The recent large deal is something that didn’t fit the criteria of us. We’ve known about the deal for a long time. And I think if you back up to 30,000 feet, what’s the difference is the debt-to-EBITDA level of the outcome of that deal versus us striving to be one times debt-to-EBITDA at $45 oil, not 1.6 net EBITDA at $75 oil. So we’re in a different total world. We have all the assets we need and we’re striving to protect our shareholders through large returns and cycle pricing and with this incredible balance sheet. So that’s kind of how we think it. So for us to do M&A, it’s a certain criteria of the age of the assets and the returns that we like that fit in with our framework, and we have — that’s how we judge that. And that’s the answer on that.
There are plenty of opportunities. We look at them all the time, and we’re very proud of our screening and our process that we have that’s led to a great success on M&A front here. One of our best things that we do actually. So thank you, Leo, for supporting us and calling in today.

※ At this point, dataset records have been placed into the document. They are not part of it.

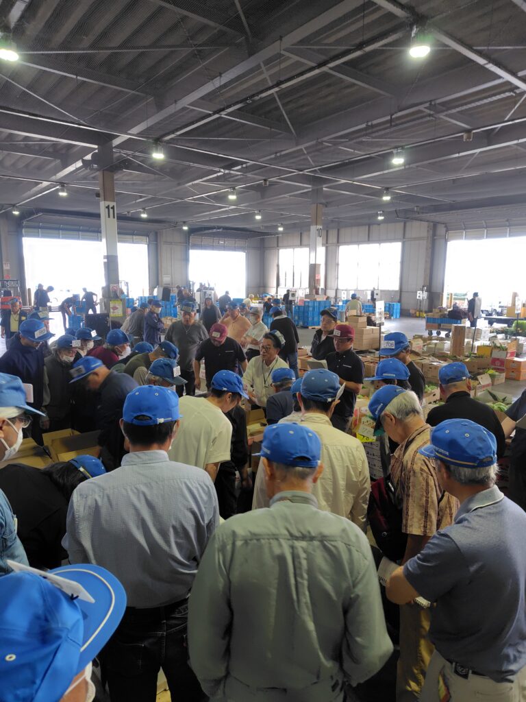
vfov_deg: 73.9
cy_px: 351
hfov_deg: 58.9
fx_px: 466
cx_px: 263
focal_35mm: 23
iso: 150
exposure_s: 1/50
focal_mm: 5.6
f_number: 1.9
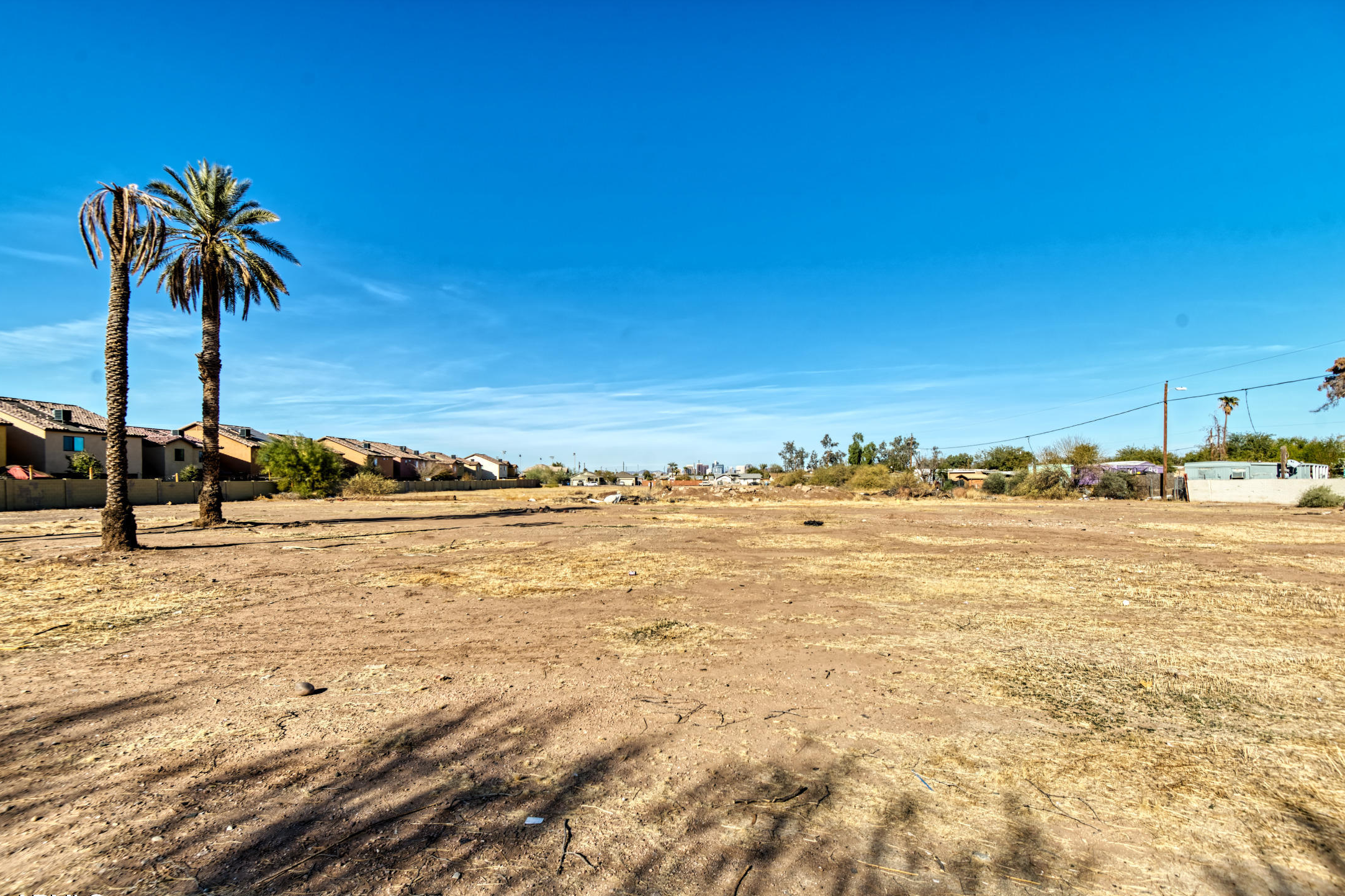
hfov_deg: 93.3
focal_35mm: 17
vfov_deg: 70.4
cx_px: 656
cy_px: 470
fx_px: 635
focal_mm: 16
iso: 100
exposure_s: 1/2000
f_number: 8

Leo Mariani: Yes. I appreciate that, Roger here. Maybe just a quick follow-up on the Eagle Ford here. So it seems like you guys are somewhat electing to turn in line quite a bit fewer operated wells in 2024 versus what you did in 2023. And it seems like that’s really kind of leading to production ticking lower. Can you maybe just kind of talk through that a little bit? I know you’re bringing on a slug of wells kind of early in 2025, but just a little surprised to kind of maybe see some of the timing with a lot of fewer turning lines this year?
Eric Hambly: Yes. Thanks, Leo. This is Eric. I’ll just give you a little bit of my thoughts on that. In the Eagle Ford, we are expecting 30,000 barrels a day in 2024, down about 3,000 barrels a day from 2023. And we’re pulling back our capital program there just a little bit. Some of that’s driven by just the timing around when we’re bringing on the wells. We’re bringing on the average new well a little bit later this year than before. Capital decisions we made in 2023 had us entering the year without any wells to complete early. So we’re drilling wells in the Eagle Ford before we can complete them. And then we’re happy that we’re able to, within our overall framework, direct some capital investment to Vietnam for future long-term overly growth there with not changing our total capital level, but displace a little bit of Eagle Ford spending for Vietnam spending and set us up for a nice long plateau out there in Vietnam.